しかも、たぶんヨーロッパの人間にとっちゃ田舎ルール。
でも、ヨーロッパの方が力がなくなっちゃったから。田舎ルールに文句も言えない。
その田舎ルールいわく、ダンス・パーティーに女の子誘えないと男じゃないとか、フットボールやってないと男じゃないとか、野球やってないと男じゃないとか、バスケやってないと男じゃないとか。
まあどうせ人間なんてみんなバカなので、「なんで争うのでしょう」って鉄腕アトムに言われるぐらいバカなので、
同調圧力でもってかろうじて崩壊をまぬがれているんだろうと思うが、さすがにこれはないと思うわ。
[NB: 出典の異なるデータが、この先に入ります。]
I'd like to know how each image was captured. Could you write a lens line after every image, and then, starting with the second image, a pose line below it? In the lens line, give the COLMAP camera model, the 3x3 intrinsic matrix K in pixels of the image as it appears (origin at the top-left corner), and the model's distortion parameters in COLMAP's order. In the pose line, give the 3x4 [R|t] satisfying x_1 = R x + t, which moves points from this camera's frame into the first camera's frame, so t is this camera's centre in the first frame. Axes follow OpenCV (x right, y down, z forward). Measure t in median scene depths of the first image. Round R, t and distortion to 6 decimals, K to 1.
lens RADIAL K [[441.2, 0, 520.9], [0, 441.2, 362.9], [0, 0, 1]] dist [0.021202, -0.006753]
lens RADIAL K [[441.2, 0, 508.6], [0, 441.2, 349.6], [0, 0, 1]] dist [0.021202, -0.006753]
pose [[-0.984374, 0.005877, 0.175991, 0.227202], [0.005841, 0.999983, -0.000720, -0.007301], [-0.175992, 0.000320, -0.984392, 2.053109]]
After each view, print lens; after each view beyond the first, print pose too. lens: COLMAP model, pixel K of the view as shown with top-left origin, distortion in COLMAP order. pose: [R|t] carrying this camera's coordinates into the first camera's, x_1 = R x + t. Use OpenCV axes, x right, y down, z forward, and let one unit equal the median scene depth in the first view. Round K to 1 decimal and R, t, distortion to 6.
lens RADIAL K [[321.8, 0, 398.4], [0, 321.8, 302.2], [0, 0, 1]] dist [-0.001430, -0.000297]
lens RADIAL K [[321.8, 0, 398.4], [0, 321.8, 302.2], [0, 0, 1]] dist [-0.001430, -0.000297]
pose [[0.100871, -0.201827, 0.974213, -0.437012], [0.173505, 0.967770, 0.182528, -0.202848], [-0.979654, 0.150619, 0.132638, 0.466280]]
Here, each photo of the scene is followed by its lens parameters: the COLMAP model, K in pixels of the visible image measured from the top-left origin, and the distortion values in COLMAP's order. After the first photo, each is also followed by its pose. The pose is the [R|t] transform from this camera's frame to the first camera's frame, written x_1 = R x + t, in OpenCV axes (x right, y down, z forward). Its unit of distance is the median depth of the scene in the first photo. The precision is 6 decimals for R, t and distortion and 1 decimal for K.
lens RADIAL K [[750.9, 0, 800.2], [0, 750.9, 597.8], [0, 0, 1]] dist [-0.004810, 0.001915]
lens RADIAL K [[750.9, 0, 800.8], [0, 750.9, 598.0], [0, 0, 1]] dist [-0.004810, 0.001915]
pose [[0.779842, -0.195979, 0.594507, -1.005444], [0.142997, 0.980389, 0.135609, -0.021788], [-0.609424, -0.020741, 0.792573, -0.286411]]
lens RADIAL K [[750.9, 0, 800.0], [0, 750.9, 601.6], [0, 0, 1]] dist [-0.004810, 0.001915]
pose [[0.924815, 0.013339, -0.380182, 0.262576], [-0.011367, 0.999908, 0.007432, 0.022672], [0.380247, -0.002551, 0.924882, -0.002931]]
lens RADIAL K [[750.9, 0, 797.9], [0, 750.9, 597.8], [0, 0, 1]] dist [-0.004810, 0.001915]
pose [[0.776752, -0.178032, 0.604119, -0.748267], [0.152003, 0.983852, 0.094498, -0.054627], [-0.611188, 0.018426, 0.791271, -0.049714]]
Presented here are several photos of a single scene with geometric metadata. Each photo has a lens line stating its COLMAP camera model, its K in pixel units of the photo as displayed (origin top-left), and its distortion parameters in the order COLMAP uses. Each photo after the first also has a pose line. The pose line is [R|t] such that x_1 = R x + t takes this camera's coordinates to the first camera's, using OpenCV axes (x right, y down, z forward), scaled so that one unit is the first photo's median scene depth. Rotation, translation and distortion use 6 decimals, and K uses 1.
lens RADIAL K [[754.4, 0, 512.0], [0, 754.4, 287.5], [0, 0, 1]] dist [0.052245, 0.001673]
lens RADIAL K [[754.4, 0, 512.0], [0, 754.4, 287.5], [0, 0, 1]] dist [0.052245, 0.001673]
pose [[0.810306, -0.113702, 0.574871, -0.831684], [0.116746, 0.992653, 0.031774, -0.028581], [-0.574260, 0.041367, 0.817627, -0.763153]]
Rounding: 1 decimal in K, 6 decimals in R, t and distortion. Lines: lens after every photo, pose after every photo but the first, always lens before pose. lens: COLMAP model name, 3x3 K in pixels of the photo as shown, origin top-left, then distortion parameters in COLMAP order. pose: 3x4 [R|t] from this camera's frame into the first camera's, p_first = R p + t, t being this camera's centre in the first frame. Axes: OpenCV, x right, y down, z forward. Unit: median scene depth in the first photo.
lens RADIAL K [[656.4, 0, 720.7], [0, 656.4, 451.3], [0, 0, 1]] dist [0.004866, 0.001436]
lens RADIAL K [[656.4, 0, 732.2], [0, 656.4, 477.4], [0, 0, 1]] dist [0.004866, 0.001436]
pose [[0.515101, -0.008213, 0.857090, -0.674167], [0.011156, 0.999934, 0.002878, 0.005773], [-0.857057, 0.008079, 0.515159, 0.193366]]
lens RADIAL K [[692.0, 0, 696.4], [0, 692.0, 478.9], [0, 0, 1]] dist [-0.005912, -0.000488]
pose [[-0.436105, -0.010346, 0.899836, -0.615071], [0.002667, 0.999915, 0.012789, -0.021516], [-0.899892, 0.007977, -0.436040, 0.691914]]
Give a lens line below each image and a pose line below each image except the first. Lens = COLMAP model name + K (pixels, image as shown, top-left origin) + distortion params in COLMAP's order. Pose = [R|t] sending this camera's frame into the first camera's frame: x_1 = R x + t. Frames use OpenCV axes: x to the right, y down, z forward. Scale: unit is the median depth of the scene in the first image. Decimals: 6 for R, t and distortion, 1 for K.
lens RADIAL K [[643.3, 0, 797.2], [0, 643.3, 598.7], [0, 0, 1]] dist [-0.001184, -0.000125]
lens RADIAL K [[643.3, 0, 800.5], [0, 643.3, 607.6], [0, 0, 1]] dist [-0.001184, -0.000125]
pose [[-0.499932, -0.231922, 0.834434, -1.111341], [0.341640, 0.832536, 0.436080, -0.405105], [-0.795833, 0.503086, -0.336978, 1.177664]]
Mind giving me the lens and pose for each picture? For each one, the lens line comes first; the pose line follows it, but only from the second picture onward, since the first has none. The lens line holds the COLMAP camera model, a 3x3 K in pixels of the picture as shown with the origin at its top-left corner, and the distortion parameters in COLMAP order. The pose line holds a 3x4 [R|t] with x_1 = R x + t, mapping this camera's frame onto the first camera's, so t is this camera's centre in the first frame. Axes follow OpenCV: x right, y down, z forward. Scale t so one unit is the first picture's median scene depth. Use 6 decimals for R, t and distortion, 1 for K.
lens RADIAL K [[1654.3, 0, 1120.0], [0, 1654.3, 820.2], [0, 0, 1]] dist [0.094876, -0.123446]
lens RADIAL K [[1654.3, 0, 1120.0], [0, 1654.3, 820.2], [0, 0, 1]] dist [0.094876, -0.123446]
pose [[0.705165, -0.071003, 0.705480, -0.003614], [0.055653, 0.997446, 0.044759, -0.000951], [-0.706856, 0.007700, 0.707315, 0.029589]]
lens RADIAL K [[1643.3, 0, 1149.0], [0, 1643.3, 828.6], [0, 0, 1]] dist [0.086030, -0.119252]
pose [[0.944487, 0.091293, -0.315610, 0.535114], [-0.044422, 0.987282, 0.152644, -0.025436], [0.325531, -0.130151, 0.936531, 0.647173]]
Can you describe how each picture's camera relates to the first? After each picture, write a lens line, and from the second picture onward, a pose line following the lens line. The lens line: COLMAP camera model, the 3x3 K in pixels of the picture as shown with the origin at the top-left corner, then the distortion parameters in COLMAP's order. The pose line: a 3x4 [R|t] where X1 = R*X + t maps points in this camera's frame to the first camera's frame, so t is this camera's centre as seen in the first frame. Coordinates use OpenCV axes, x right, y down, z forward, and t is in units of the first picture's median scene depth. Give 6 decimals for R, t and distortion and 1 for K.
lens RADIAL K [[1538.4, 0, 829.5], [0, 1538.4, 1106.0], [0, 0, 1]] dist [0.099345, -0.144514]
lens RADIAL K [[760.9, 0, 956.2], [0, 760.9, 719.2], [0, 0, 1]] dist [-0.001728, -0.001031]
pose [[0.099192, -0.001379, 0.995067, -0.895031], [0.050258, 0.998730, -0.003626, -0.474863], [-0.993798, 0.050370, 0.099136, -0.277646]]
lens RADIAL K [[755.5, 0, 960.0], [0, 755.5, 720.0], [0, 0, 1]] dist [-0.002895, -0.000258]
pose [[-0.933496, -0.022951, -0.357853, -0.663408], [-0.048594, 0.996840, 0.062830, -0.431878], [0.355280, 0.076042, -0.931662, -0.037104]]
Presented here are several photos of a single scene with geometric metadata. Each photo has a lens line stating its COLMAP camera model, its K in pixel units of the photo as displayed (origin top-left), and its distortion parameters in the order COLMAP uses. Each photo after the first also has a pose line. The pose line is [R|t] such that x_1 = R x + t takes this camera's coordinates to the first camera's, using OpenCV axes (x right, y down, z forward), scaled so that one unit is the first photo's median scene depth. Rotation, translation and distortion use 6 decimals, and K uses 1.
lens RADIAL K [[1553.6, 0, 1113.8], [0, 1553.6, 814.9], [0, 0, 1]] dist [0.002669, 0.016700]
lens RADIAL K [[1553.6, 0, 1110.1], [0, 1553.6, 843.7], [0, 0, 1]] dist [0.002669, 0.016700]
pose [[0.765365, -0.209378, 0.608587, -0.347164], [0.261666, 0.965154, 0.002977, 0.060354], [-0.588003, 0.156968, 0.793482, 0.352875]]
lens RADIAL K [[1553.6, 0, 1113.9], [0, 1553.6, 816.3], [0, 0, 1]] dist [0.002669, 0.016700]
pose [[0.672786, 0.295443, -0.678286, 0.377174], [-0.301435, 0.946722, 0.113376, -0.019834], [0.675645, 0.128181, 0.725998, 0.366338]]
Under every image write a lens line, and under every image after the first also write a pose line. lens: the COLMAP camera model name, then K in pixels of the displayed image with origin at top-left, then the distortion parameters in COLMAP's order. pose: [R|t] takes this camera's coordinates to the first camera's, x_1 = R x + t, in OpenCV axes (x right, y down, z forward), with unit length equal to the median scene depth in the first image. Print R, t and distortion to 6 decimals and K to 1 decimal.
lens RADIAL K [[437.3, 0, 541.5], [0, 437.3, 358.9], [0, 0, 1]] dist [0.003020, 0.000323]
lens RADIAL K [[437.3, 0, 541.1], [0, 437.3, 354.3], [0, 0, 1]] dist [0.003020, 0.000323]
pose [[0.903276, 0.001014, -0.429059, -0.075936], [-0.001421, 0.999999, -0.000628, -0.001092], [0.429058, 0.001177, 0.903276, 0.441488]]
オレには一流大学にバスケ入学するか、音楽学校に進むか悩むハンサムのことを考えるくらいなら、島田紳助に、本当に女マネージャー殴ったかどうか聞きに行きたい。
行けないけどね。
っていうか、この映画に出ている俳優・女優が聞きに行けばいいんじゃないの。オレに対して、それくらいの謝罪はしてもいいはずだよ。
でなけりゃこの映画は、どこか異次元の断層から現れた悪夢なんだろう。
ところで、「チアーズ!」は面白いから、観た方がいいよ。